*APLICANDO A LEITURA*
(1) Liste todos os países mencionados no texto sobre a reabertura dos shoppings.
(2) Escreva a continuação do texto sobre a reabertura dos shoppings, começando logo após a última frase.

*TRECHO DO TEXTO*
Clientes fazem fila para entrar da Gucci no shopping The Gallery , depois que um shopping foi aberto durante o surto de COVID -19, em Houston, EUA, 1 de maio de 2020. / Reuters
As cenas de multidões acorrendo os shoppings centers que reabriram ontem em São Paulo são chocantes, ao menos para aqueles que entendem a gravidade da pandemia da COVID-19 que ronda todo o Brasil neste momento. Uma reação de muitos que estão podendo ou desejando se manter socialmente isolados enquanto os pobres acorrem os templos do consumismo às vésperas e no do “Dia dos Namorados” é meio que jogar a toalha para o Brasil e os brasileiros, como se fossemos uma causa perdida, restando apenas o caminho do aeroporto para aqueles que puderem.
Shopping Tatuapé teve fila com mais de 200 pessoas à espera da reabertura nesta quinta-feira, 11 de junho.
Mas alto lá! As cenas de shopping centers e cafés lotados foram comuns em países como França e Espanha, onde a pandemia da COVID-19 matou proporcionalmente muito mais do que deverá no Brasil, apesar dos gigantescos números brasileiros que hoje já somam mais de 40.000 mortos e quase 1 milhão de infectados (com subnotificação e tudo). Isto sem falar dos EUA, onde os shopping centers foram reabertos antes do Brasil.
E não nos esqueçamos que nos anos em que fomos governados pelo ex-presidente Lula, o acesso ao consumo para amplas camadas da população funcionou como uma espécie de pedra filosofal do Neodesenvolvimentismo. Agora que os pobres sentiram o gostinho do consumo e das comodidades dos habitantes assépticos que os shoppings centers (onde o tempo é congelado pela falta proposital de relógios e a violência social é mantida do lado de fora), eu não me sinto em condição de julgá-los.
A questão mais profunda que aparece desde o centro até a periferia do Capitalismo é que o consumo, seja lá do que for, é o principal fetiche pela qual as sociedades são mantidas letárgicas, enquanto o planeta nos emite sinais de que esse modo de vida é insustentável. No Volume 1 do ” O Capital”, Karl Marx chamou esse processo de encantamento com o consumo de o “fetichismo da mercadoria“.

*DADOS FORNECIDOS*
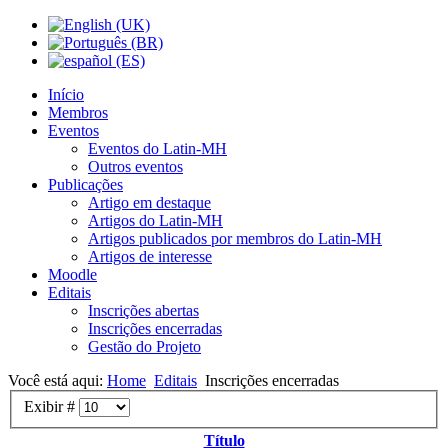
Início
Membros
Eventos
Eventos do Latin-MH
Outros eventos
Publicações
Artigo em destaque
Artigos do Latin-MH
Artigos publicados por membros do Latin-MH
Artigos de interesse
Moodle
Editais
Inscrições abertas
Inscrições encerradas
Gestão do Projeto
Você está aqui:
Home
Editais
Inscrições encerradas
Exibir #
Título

*RESPOSTAS DOS EXERCÍCIOS*
(1) Estados Unidos (EUA), Brasil, França e Espanha.

(2)
Por outro lado, a pandemia da COVID-19 é uma prova cabal de que o avanço desenfreado do consumo está criando as condições necessárias para o aparecimento de uma sucessão de vírus que são mortais para seres humanos e para os animais que eles colocaram no topo da sua cadeia alimentar, como os porcos e bois.
Como se libertar do fetiche do consumo é uma das questões mais transcendentais que a espécie humana enfrenta em mais de 2 milhões de anos de evolução enquanto espécie. As indicações vindas da Europa é que um modelo de decrescimento está em gestão, e isto afetará forçosamente a intensidade e o tipo de consumo a que determinadas sociedades vão se adequar. Se isso será suficiente para impedir a repetição de pandemias como a COVID-19 é uma questão que fica aberta.
Mas voltando ao Brasil, o mais resultado mais óbvio desse retorno ao consumo intenso em um momento em que a pandemia continua se alastrando como fogo em pasto seco será o aumento inevitável de infectados e mortos. E isso ficará claro daqui a duas semanas quando quem se infectar nessa corrida aos shoppings tiver completado o ciclo mortal da COVID-19.
E nos túmulos que tiverem lápide: morri por quiz consumir, sem medo do coronavírus. Lamentavelmente, para muitos restará apenas as covas coletivas.